The trend previously reported on the considerable increase in the number of manuscript submissions to JRTIP has continued over the second half of 2012 and it is expected that by the end of the year there would be a percentage increase of nearly 300 % in the number of submissions over the previous year. To accommodate for this huge increase, we negotiated with and received the approval from Springer to have 80 pages per print issue starting in 2013. We are starting the higher page count with this issue and expect that this higher page count would alleviate some of the constraints associated with the number of accepted papers that can be included in a print issue.
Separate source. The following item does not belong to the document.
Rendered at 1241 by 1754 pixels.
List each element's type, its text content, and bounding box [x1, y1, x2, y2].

Of course, as always the online versions of accepted manuscripts can be viewed and downloaded soon after acceptance.

To further strengthen the review process in light of the high volume of manuscripts that are being received by JRTIP, a reviewer reward program has been enacted by Springer to give reviewers incentives towards providing quality reviews in a timely manner. The details of this program can be accessed through the journal website: http://www.springer.com/computer/image+processing/journal/11554?detailsPage=press. Note that the journal website http://www.springer.com/11554 lists the most downloaded papers published in JRTIP which can be mostly downloaded for free.

In addition to the considerable increase in the number of submissions to JRTIP in its seventh year of existence, five calls for papers that are currently open for special issues is yet another indication of the great interest that JRTIP is addressing by its real-time focus. Upon the conclusion of their special issues, the Guest Editors will be invited to join the editorial board as Associate Editors to further strengthen the editorial board in its coverage of various application domains of real-time image processing.
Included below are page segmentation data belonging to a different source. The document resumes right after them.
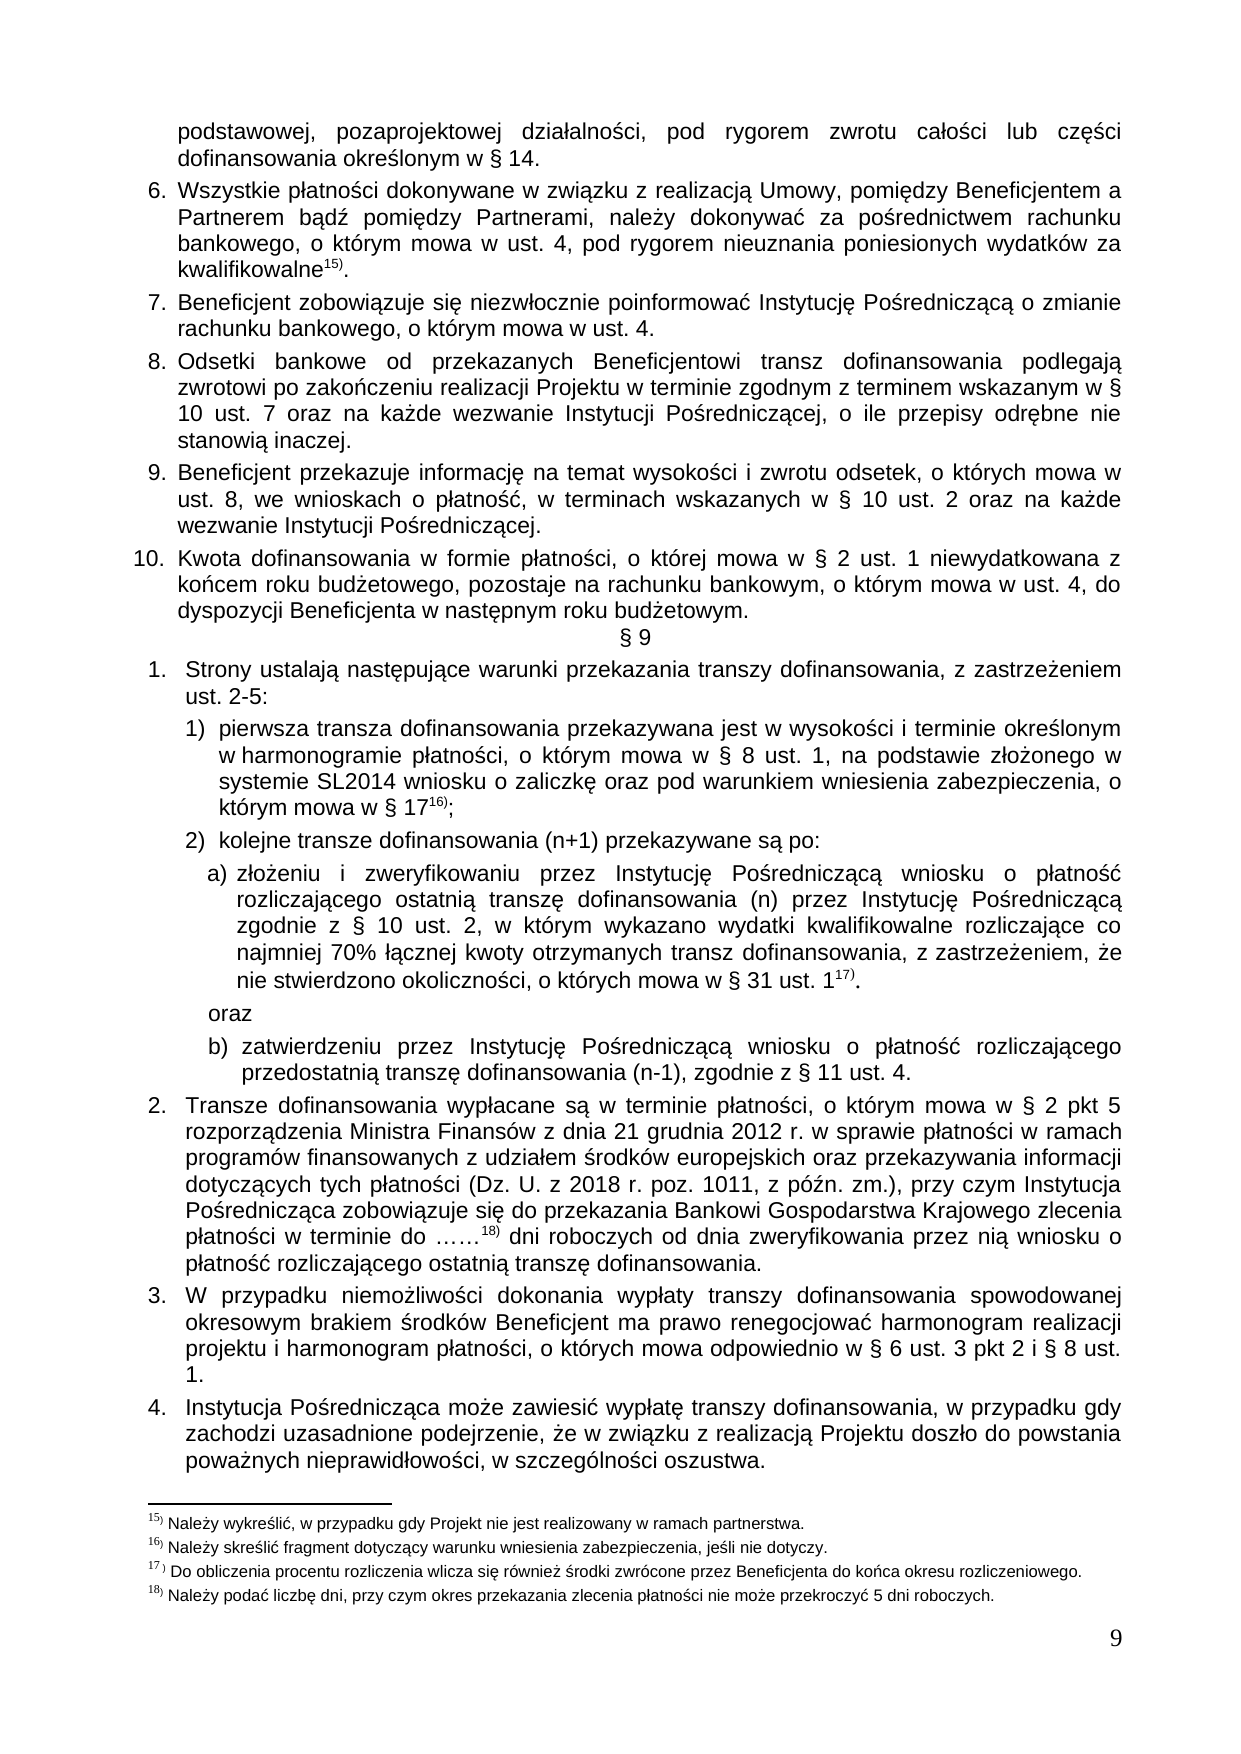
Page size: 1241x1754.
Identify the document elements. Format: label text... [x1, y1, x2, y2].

list Kwota dofinansowania w formie płatności, o której mowa w § 2 ust. 1 niewydatkowana z końcem roku budżetowego, pozostaje na rachunku bankowym, o którym mowa w ust. 4, do dyspozycji Beneficjenta w następnym roku budżetowym. [133, 545, 1122, 624]
list zatwierdzeniu przez Instytucję Pośredniczącą wniosku o płatność rozliczającego przedostatnią transzę dofinansowania (n-1), zgodnie z § 11 ust. 4. [208, 1033, 1122, 1085]
list Beneficjent zobowiązuje się niezwłocznie poinformować Instytucję Pośredniczącą o zmianie rachunku bankowego, o którym mowa w ust. 4. [148, 289, 1122, 341]
list Odsetki bankowe od przekazanych Beneficjentowi transz dofinansowania podlegają zwrotowi po zakończeniu realizacji Projektu w terminie zgodnym z terminem wskazanym w § 10 ust. 7 oraz na każde wezwanie Instytucji Pośredniczącej, o ile przepisy odrębne nie stanowią inaczej. [148, 348, 1122, 453]
list Beneficjent przekazuje informację na temat wysokości i zwrotu odsetek, o których mowa w ust. 8, we wnioskach o płatność, w terminach wskazanych w § 10 ust. 2 oraz na każde wezwanie Instytucji Pośredniczącej. [148, 459, 1122, 538]
text oraz [208, 1000, 1122, 1026]
list kolejne transze dofinansowania (n+1) przekazywane są po: [185, 827, 1122, 853]
list Instytucja Pośrednicząca może zawiesić wypłatę transzy dofinansowania, w przypadku gdy zachodzi uzasadnione podejrzenie, że w związku z realizacją Projektu doszło do powstania poważnych nieprawidłowości, w szczególności oszustwa. [148, 1394, 1122, 1473]
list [148, 118, 1122, 171]
list Wszystkie płatności dokonywane w związku z realizacją Umowy, pomiędzy Beneficjentem a Partnerem bądź pomiędzy Partnerami, należy dokonywać za pośrednictwem rachunku bankowego, o którym mowa w ust. 4, pod rygorem nieuznania poniesionych wydatków za kwalifikowalne). [148, 177, 1122, 282]
list Strony ustalają następujące warunki przekazania transzy dofinansowania, z zastrzeżeniem ust. 2-5: [148, 656, 1122, 709]
list W przypadku niemożliwości dokonania wypłaty transzy dofinansowania spowodowanej okresowym brakiem środków Beneficjent ma prawo renegocjować harmonogram realizacji projektu i harmonogram płatności, o których mowa odpowiednio w § 6 ust. 3 pkt 2 i § 8 ust. 1. [148, 1282, 1122, 1388]
subtitle § 9 [148, 624, 1122, 650]
list złożeniu i zweryfikowaniu przez Instytucję Pośredniczącą wniosku o płatność rozliczającego ostatnią transzę dofinansowania (n) przez Instytucję Pośredniczącą zgodnie z § 10 ust. 2, w którym wykazano wydatki kwalifikowalne rozliczające co najmniej 70% łącznej kwoty otrzymanych transz dofinansowania, z zastrzeżeniem, że nie stwierdzono okoliczności, o których mowa w § 31 ust. 1). [207, 859, 1122, 994]
list pierwsza transza dofinansowania przekazywana jest w wysokości i terminie określonym w harmonogramie płatności, o którym mowa w § 8 ust. 1, na podstawie złożonego w systemie SL2014 wniosku o zaliczkę oraz pod warunkiem wniesienia zabezpieczenia, o którym mowa w § 17); [185, 715, 1122, 821]
list Transze dofinansowania wypłacane są w terminie płatności, o którym mowa w § 2 pkt 5 rozporządzenia Ministra Finansów z dnia 21 grudnia 2012 r. w sprawie płatności w ramach programów finansowanych z udziałem środków europejskich oraz przekazywania informacji dotyczących tych płatności (Dz. U. z 2018 r. poz. 1011, z późn. zm.), przy czym Instytucja Pośrednicząca zobowiązuje się do przekazania Bankowi Gospodarstwa Krajowego zlecenia płatności w terminie do ……) dni roboczych od dnia zweryfikowania przez nią wniosku o płatność rozliczającego ostatnią transzę dofinansowania. [148, 1092, 1122, 1276]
It is worth mentioning that the next meeting of the editorial board will take place in February 2013 in San Francisco during the SPIE Conference on Real-Time Image and Video Processing as part of the SPIE Electronic Imaging Symposium. Various issues related to improving the operation of JRTIP is planned to be discussed during this gathering. As always, we thank all of the Associate Editors, Guest Editors, and reviewers for their ongoing efforts and contributions to JRTIP. We always welcome colleagues working in the area of real-time image processing to become involved in this journal as reviewers, guest editors, or associate editors. At the end, we wish to express our gratitude to the Associate Editors Jorge Santos and Leonid Yaroslavsky who have decided to step down from the Editorial Board at the end of this year. We appreciate their contributions to JRTIP and wish them all the best.

This regular issue includes six papers three of which cover the real-time aspects of H.264/AVC coding. The other three papers are on the fast computation of Fourier-Mellin moments, a real-time approach in stereo video processing, and a real-time implementation of a sports application.
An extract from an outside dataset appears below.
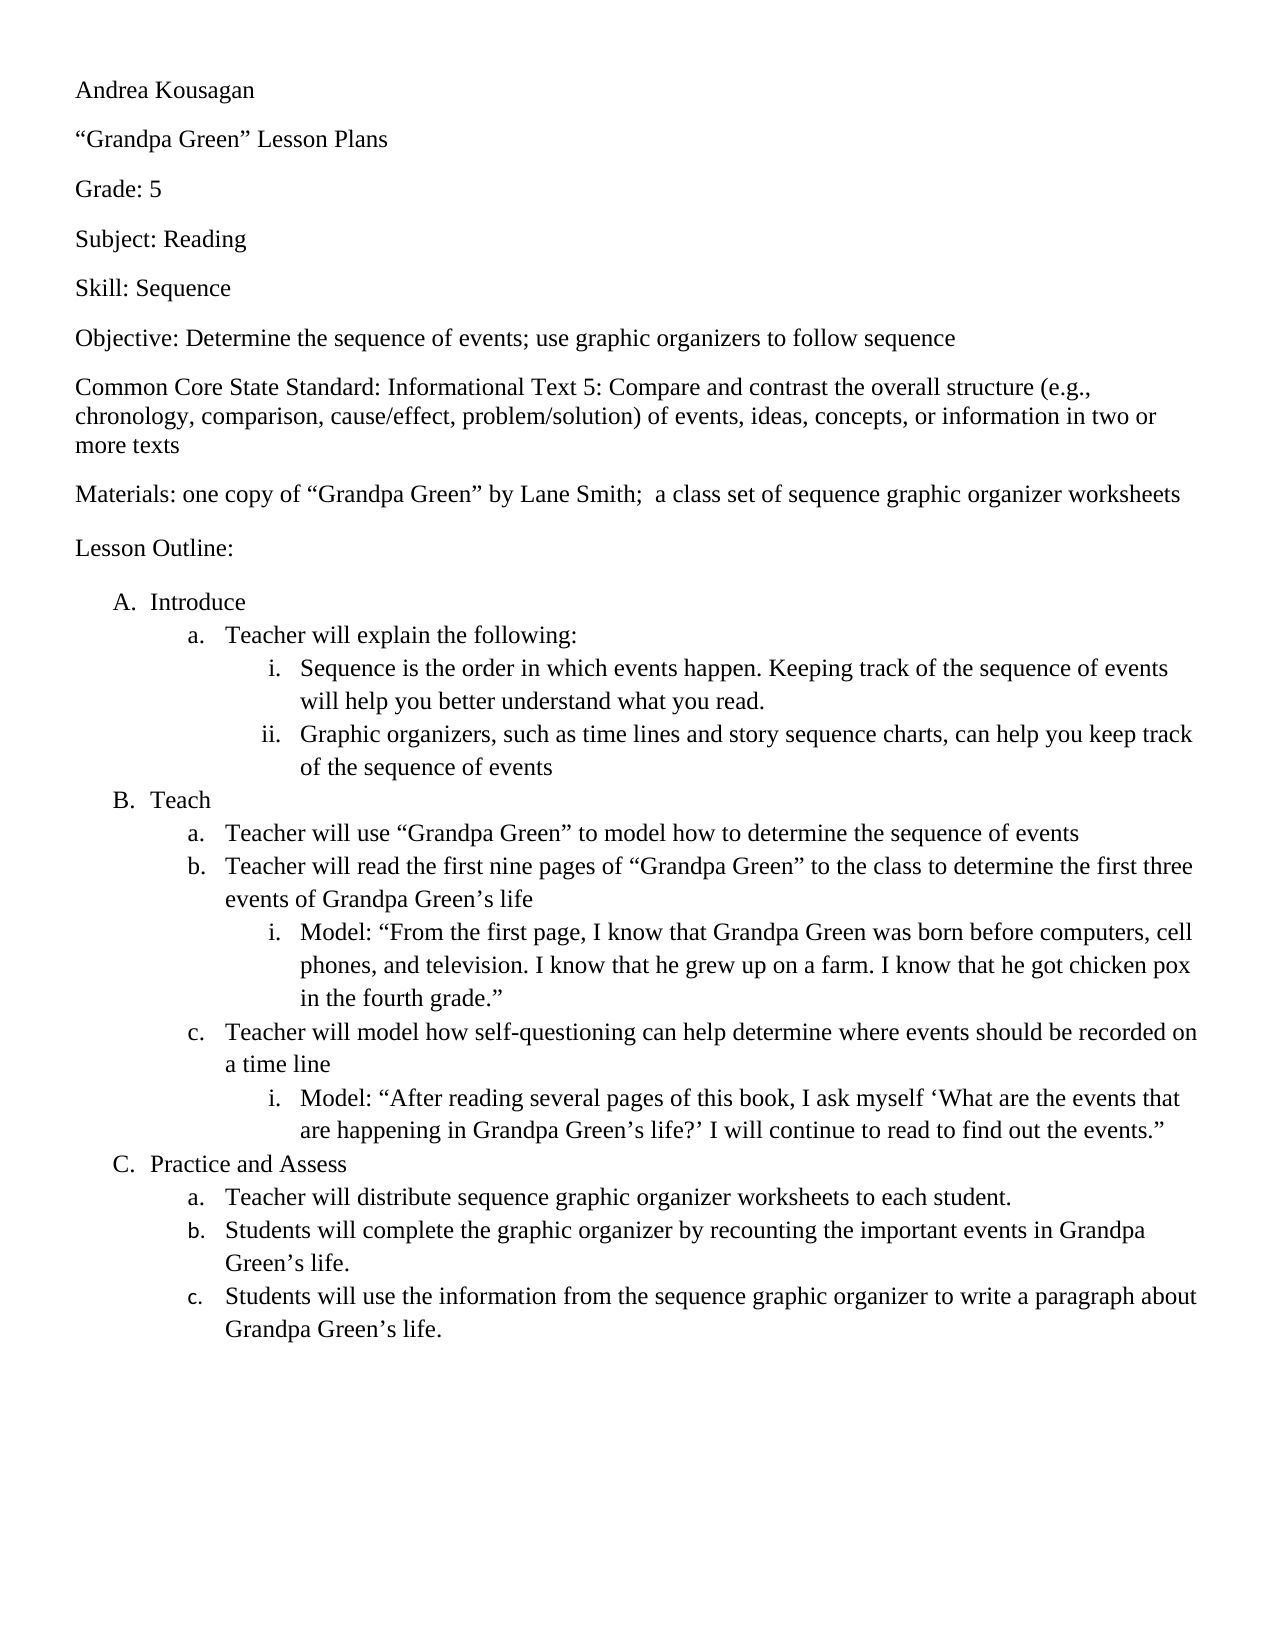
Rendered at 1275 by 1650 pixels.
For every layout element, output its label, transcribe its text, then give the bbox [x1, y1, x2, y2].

The first paper by Xu et al. deals with a data hiding algorithm with large data payload for H.264/AVC. The prediction mode is modulated by replacing the best mode with the substitute mode with the least Lagrangian cost among those having different parity with the best mode. Hidden information is extracted directly from the encoded stream without resorting to the original video while allowing little increase in bit rate and almost no quality degradation.

The second paper by Werda et al. discusses the H.264/AVC Baseline Decoder. It covers the implementation and optimization of the video decoder level on two TMS320C6416 for video conference applications which demand real-time processing. The parallelism across algorithm execution and data transfers are exploited using an enhanced direct memory access (EDMA) engine based on the DSP architecture achieving up to 70 % speed-up.

The next paper by Shimu et al. presents a feasibility study to transmit HD compressed video using H.264/AVC coding in a wireless mode over the ultra-wideband (UWB) communication channel between 1.5 and 20 Mbps. The experiments presented investigate key H.264/AVC encoder parameters such as in-loop deblocking filter, group of pictures, and quantization parameter to find their optimum settings for different bandwidth requirements and acceptable video quality.

The fourth paper deals with the fast computation of Orthogonal Fourier-Mellin Moments (OFMM) with improved numerical stability, where Walia et al. present how overflow and underflow situations can be avoided when neither factorial nor power terms are involved in computing this fast recursive method of the radial polynoms that occur in the kernel functions of the OFMMs.

The fifth paper by Mahotra et al. presents an algorithm for hand-pair gesture recognition using video stereo images. To achieve a real-time throughput, the use of disparity is limited to two regions-of-interest representing a hand-pair as identified by a segmentation component. The results present more than 90 % recognition rates under realistic lighting and background conditions while using inexpensive commercial stereo webcams.

The final paper by Miguel et al. proposes a multi camera application extracting features based on color patterns from high resolution images via a graphic processing unit (GPU). Football players in a match scene composed of diverse and complex color patterns are segmented using a Gaussian Mixture Model (GMM). Time consuming tasks are implemented on the NVIDIA’s CUDA platform speeding up the entire process up to a factor of 11 compared to a highly optimized C++ version on a central processing unit (CPU) leading to a real-time performance up to 64 frames per second with scalability depending on the number of available cores on the GPU.